GAO found that the agencies’ CDM tools collected required information on the time a vulnerability was first detected, but had not collected the time a vulnerability was remediated.
FAA used CDM tools to collect information about the first time a vulnerability was detected but not the time it was remediated. Agency CDM staff stated that the integrator would need to make changes to how the CDM tools recorded vulnerability information. The staff further stated that the time of remediation information was unreliable.
IHS used CDM tools to collect information about the first time a vulnerability was detected, but it did not collect information on the time that a vulnerability was remediated. IHS CDM staff stated that the agency lacked system storage necessary to retain vulnerability remediation information.
SBA used CDM tools to collect information on the time a vulnerability was first detected but not the time it was remediated. Agency staff stated that the integrator’s CDM solution did not provide a mechanism to capture this information.
To address the shortcomings found in the review, GAO makes a number of recommendations in its August 18 report, including six to the Department of Homeland Security:
- Ensure that integrators’ solutions provide unique identifiers for hardware on selected agencies’ networks.
- Ensure that FAA’s system integrator records FISMA system information in the agency’s CDM tools.
- Ensure that IHS’s system integrator records FISMA system information in the agency’s CDM tools.
- Ensure that FAA’s system integrator establishes a process to integrate all vulnerability information in the agency’s CDM tools, including the time a vulnerability was remediated.
- Ensure that IHS’s system integrator establishes a process to integrate all vulnerability information in the agency’s CDM tools, including the time a vulnerability was remediated.
- Ensure that SBA’s system integrator establishes a process to integrate all vulnerability information in the agency’s CDM tools, including the time a vulnerability was remediated.
DHS concurs with all six recommendations and stated that it intends to meet these by June 30 2021.
The remaining recommendations were made to the three agencies covered in GAO’s technical review.

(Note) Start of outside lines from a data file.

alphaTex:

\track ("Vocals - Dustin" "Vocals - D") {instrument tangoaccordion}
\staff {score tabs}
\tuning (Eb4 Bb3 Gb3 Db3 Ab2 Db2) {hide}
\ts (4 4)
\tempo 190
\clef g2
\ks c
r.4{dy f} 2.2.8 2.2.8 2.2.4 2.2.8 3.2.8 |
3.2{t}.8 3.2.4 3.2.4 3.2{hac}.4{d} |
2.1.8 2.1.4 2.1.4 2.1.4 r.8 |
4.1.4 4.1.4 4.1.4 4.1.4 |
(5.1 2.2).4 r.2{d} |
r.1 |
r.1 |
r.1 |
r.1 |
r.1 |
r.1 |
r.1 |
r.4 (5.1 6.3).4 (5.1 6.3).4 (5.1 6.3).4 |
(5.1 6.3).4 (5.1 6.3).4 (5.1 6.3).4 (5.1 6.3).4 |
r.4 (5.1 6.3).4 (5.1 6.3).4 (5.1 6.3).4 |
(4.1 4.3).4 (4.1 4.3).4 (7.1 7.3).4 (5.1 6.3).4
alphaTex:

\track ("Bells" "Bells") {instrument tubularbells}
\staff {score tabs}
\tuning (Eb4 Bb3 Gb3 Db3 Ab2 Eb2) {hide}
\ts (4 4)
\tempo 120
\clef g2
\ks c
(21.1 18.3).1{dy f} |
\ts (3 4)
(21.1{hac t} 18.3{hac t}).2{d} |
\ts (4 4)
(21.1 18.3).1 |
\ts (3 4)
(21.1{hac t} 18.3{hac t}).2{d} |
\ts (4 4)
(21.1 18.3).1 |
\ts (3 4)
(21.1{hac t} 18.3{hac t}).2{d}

The watchdog recommends that:
- FAA and SBA should commit to a time frame to complete the agency’s effort to associate hardware with its FISMA systems.
- IHS should document approved hardware inventory information by associating FISMA systems with the hardware on its network in a format that can be readily integrated into its CDM tools.
- All three agencies should document agency-specific variations from federal core configuration benchmarks for each operating system on their networks.
- All three agencies should configure their CDM tools to compare configuration settings against federal core benchmarks and agency specific variations applicable to their environment.
All three agencies concurred.
Overall, the agencies told GAO they had identified various challenges to implementing the CDM program, including overcoming resource limitations and not being able to resolve problems directly with contractors. GAO found DHS had taken numerous steps to help manage these challenges, including tracking risks of insufficient resources, providing forums for agencies to raise concerns, and allowing agencies to provide feedback to DHS on contractor performance.
Despite these actions, GAO concluded that without further assistance from DHS in helping agencies overcome implementation shortcomings, the program—costing billions of dollars— will likely not fully achieve expected benefits.